In fairness, I must concede that Respect may have made remarkable progress in East London. Socialists who are active in Tower Hamlets, such as Glyn Robbins who has sound judgement, have described how Respect has genuine resonance among both working class activists and the immigrant communities; after all success does breed success. If George Galloway does win, it will be brilliant.

 

But the SWP are clearly making an hysterical comparison with 1945. During the 1940s the Labour party was a mass party, and the Labour government nationalised the rail, steel, coal and road haulage industries and introduced the NHS. Even so, Labour Party conferences in the 1940s were bitterly acrimonious affairs as the membership demanded more.
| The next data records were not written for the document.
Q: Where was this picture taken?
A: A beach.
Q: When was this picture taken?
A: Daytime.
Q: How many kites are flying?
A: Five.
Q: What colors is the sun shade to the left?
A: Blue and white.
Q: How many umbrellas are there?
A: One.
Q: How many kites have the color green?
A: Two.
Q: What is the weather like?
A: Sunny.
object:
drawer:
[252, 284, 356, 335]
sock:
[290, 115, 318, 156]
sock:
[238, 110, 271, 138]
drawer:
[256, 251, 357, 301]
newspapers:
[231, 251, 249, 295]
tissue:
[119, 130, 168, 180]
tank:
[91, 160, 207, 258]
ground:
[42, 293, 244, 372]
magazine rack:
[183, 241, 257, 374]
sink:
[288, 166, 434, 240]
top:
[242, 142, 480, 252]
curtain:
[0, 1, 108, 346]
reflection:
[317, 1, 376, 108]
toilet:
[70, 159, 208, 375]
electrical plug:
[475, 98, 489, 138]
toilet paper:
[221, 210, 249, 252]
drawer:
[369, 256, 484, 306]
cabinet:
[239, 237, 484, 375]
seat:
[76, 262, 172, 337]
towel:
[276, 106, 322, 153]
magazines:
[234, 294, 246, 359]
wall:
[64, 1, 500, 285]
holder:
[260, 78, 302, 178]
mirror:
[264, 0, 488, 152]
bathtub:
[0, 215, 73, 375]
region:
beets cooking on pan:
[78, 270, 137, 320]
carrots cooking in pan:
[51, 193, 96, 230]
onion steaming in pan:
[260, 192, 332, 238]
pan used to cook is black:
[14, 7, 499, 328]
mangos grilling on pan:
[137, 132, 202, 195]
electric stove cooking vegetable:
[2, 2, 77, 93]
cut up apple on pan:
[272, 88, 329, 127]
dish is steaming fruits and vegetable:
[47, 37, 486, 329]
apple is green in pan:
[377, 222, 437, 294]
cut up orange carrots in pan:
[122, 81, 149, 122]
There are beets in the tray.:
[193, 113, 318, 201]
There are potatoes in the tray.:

At the same time the Communist Party claimed a membership in excess of 30000, and had deep influence in the trade unions. Today the left in England is marginal, divided and lacking a clear strategy for advance.

 

So however well Respect does in the general election, the triumphalist rhetoric is unjustified. It is also dangerous because the SWP’s constant exaggeration of its influence and success breeds a corrosive cynicism. As one former member explains why he and his group of friends left the party:

“We'd all joined when we were really quite young. It was our first taste of political activity in a radical party. We had no real concept of the divisions and sectarianism within the left, and since the SWP was the largest leftist party we saw it as the place to be to make a difference. When, after a few months, we saw the rather evident democratic deficit within the party we left. I also objected particularly to the notion that selling the paper every Saturday, building the party, and turning up to Marxist forums was going to make a revolution happen tomorrow. The ever optimistic tone of party notes and the socialist worker clashed quite blatantly with reality  (as did SWP lies over the size of the anti-war demos, tagging on an extra 100,000 to the StWC estimate, which pissed me off as much as the police estimates). The result of which left me quite depressed about the entire situation of leftist politics in general, and it took a lot of conviction to keep me in the movement at all after leaving the SWP. I still think we need to work with them, and I'm committed to staying in Respect, at least to help provide a counter-balance to SWP hegemony. Not to sound too harsh, but people who tow the line to the letter remind me daily why I'm never going to be suckered into joining them again. I'd much rather be an individual with a voice, than an automaton.”